General Escape Syntax (GNU Emacs Lisp Reference Manual)

Next: Control-Character Syntax, Previous: Basic Char Syntax, Up: Character Type [Contents][Index]

2.4.3.2 General Escape Syntax

In addition to the specific escape sequences for special important control characters, Emacs provides several types of escape syntax that you can use to specify non-ASCII text characters.

You can specify characters by their Unicode names, if any. ?\N{NAME} represents the Unicode character named NAME. Thus, ‘?\N{LATIN SMALL LETTER A WITH GRAVE}’ is equivalent to ?à and denotes the Unicode character U+00E0. To simplify entering multi-line strings, you can replace spaces in the names by non-empty sequences of whitespace (e.g., newlines).
You can specify characters by their Unicode values. ?\N{U+X} represents a character with Unicode code point X, where X is a hexadecimal number. Also, ?\uxxxx and ?\Uxxxxxxxx represent code points xxxx and xxxxxxxx, respectively, where each x is a single hexadecimal digit. For example, ?\N{U+E0}, ?\u00e0 and ?\U000000E0 are all equivalent to ?à and to ‘?\N{LATIN SMALL LETTER A WITH GRAVE}’. The Unicode Standard defines code points only up to ‘U+10ffff’, so if you specify a code point higher than that, Emacs signals an error.
You can specify characters by their hexadecimal character codes.
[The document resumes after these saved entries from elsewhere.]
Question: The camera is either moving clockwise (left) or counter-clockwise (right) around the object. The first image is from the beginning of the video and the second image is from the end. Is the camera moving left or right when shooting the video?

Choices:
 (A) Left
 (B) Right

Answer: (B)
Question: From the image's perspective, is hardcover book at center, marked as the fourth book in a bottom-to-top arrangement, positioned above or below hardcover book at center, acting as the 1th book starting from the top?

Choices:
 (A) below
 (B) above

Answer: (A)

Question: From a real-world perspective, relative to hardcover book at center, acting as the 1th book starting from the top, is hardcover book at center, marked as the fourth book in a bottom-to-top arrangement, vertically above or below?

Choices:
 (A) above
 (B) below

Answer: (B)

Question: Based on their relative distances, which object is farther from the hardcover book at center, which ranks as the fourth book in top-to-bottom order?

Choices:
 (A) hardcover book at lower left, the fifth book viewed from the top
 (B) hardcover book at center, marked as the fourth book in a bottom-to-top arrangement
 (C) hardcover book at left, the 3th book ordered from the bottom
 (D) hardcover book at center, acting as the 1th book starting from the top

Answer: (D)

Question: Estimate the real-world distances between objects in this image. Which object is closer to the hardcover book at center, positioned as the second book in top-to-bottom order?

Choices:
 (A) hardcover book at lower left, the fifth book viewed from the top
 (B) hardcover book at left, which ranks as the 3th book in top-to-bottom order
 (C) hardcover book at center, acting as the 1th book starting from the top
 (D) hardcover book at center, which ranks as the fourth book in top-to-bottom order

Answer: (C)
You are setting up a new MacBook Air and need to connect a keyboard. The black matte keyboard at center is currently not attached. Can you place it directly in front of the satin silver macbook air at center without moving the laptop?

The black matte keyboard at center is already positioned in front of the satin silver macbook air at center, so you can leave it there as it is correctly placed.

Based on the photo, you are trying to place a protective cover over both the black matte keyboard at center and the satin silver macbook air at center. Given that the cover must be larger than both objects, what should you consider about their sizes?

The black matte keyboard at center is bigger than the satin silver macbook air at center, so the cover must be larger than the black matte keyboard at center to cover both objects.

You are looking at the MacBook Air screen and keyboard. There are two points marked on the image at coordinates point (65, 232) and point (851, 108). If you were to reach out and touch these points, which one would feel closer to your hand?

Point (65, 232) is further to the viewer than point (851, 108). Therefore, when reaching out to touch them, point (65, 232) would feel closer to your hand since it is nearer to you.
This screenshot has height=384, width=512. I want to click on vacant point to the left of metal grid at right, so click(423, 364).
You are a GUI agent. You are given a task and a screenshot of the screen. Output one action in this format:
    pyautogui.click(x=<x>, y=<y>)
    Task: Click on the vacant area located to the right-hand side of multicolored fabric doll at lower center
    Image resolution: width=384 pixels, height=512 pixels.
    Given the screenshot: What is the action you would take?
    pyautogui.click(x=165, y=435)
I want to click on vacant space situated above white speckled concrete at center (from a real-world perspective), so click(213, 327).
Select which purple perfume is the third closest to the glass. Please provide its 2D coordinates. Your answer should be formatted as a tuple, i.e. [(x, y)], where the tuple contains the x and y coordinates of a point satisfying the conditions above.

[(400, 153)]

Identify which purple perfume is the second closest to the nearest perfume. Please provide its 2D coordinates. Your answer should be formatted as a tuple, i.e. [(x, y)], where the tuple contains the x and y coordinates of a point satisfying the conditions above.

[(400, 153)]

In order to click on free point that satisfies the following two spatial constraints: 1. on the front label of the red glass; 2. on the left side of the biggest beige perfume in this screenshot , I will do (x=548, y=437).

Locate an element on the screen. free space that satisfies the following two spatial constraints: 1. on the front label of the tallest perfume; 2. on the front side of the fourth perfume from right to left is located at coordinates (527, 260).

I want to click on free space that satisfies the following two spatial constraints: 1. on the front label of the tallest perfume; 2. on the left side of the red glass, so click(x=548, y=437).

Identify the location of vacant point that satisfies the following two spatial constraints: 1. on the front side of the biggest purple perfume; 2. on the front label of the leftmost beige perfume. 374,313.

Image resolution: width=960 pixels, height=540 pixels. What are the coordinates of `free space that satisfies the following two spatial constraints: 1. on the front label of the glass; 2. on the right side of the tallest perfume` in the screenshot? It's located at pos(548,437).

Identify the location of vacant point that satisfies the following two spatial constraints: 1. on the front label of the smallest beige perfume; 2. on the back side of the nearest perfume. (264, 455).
A hexadecimal escape sequence consists of a backslash, ‘x’, and the hexadecimal character code. Thus, ‘?\x41’ is the character A, ‘?\x1’ is the character C-a, and ?\xe0 is the character à (a with grave accent). You can use one or more hex digits after ‘x’, so you can represent any character code in this way.
You can specify characters by their character code in octal. An octal escape sequence consists of a backslash followed by up to three octal digits; thus, ‘?\101’ for the character A, ‘?\001’ for the character C-a, and ?\002 for the character C-b. Only characters up to octal code 777 can be specified this way.

These escape sequences may also be used in strings. See Non-ASCII Characters in Strings.